Di Indonesia, hukum wakaf tunai dalam sudut pandang fiqih telah mendapatkan kejelasan dengan dikeluarkannya fatwa MUI tahun 2002 tentang Wakaf Uang. Dalam fatwa tersebut secara tegas dikatakan mengeluarkan wakaf dalam bentuk uang merupakan bentuk wakaf yang diperbolehkan asalkan pokoknya dipertahankan. Sementara dalam tatanan hukum nasional, persoalan wakaf tunai telah mendapatkan kejelasan dengan diundangkannya UU No. 41 tahun 2004. Akan tetapi, jenis wakaf ini, khususnya di Propinsi Riau, belum dipandang sebagai salah satu instrumen potensial dalam menggerakkan kegiatan yang bermuatan kemaslahatan dan keagamaan, seperti untuk mengelola lembaga pendidikan agama. Pemanfaatan harta wakaf tunai di Indonesia masih tertinggal dibandingkan dengan negara-negara lain. Di beberapa negara persoalan wakaf dan zakat ditangani oleh kementerian khusus, seperti di beberapa negara Timur Tengah. Bahkan menurut Islamic Relief, di Inggris yang notabene bukan negara dengan penduduk mayoritas muslim, setiap tahun dana wakaf yang berhasil dimobilisasi tidak kurang dari 30 juta poundsterling. Dana ini dikelola secara profesional dan amanah, diinvestasikan dan hasilnya disalurkan kepada lebih dari 5 juta orang yang berada di berbagai negara.
Ada beberapa problema yang dihadapi, khususnya di Propinsi Riau, dalam pengembangan wakaf produktif. Problem tersebut antara lain adalah :
1. Belum terbentuknya Perwakilan Badan Wakaf Indonesia di Tingkat Propinsi Riau dan Kabupaten-Kabupaten yang ada di Riau.
2. Kuatnya paham lama umat Islam, seperti wakaf tidak boleh diubah atau diganggu gugat karena wakaf adalah murni milik Allah swt.

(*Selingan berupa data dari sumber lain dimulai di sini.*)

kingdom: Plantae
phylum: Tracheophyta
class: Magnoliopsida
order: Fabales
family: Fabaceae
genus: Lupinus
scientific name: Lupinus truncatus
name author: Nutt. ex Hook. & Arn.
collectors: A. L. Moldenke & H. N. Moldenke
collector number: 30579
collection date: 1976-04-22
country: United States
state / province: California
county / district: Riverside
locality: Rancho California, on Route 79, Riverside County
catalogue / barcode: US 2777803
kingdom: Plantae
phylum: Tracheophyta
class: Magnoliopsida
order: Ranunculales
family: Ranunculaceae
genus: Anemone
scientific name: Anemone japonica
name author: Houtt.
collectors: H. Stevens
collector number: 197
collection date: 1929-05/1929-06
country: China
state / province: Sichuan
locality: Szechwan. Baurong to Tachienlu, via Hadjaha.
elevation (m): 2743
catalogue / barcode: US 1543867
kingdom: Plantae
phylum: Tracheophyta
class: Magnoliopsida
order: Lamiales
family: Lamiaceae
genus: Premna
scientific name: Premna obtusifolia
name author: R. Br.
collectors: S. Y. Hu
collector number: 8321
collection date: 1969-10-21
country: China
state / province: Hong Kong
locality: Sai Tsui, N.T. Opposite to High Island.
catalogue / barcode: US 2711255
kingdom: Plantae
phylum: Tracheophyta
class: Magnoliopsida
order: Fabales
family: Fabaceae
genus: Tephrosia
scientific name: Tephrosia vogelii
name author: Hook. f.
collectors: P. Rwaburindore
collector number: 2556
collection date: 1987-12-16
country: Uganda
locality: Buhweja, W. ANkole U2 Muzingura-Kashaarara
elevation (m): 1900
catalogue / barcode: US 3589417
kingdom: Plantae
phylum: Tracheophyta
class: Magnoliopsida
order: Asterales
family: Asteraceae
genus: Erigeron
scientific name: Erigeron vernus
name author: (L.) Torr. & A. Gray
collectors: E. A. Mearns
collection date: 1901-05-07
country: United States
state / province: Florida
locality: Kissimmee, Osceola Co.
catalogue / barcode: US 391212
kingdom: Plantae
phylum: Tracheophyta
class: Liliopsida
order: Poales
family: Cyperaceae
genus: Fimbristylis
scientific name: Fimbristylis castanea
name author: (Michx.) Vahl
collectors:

3. Kurangnya sosialisasi tentang paradigma pengembangan wakaf produktif. Baik oleh ulama/muballigh, maupun oleh Stake Holders wakaf atau aparatur pemerintahan (Kementerian Agama).
4. Nazhir belum profesional untuk mengelola harta wakaf secara produktif.
Pendidikan Keagamaan dan Optimalisasi Wakaf Tunai Sebagai Sumber Pendanaan
Sebagian besar pendidikan keagamaan swasta, seperti Pondok Pesantren dan Lembaga Pendidikan Keagamaan non formal, masih banyak yang berkutat dengan persoalan pendanaan, seperti biaya operasional dan insentif guru. Kelangsungan proses belajar mengajar dan penunjang kesejahteraan guru dalam lembaga pendidikan ini umumnya sangat bergantung kepada SPP santri/murid, sehingga lembaga pendidikan keagamaan di Propinsi Riau terkesan memiliki dua wajah, di satu sisi pendidikan keagamaan terkesan murah tapi tidak berkualitas, sementara di sisi lain ada lembaga pendidikan keagamaan yang bisa menjamin kualitas pendidikan, akan tetapi dengan biaya yang sangat mahal.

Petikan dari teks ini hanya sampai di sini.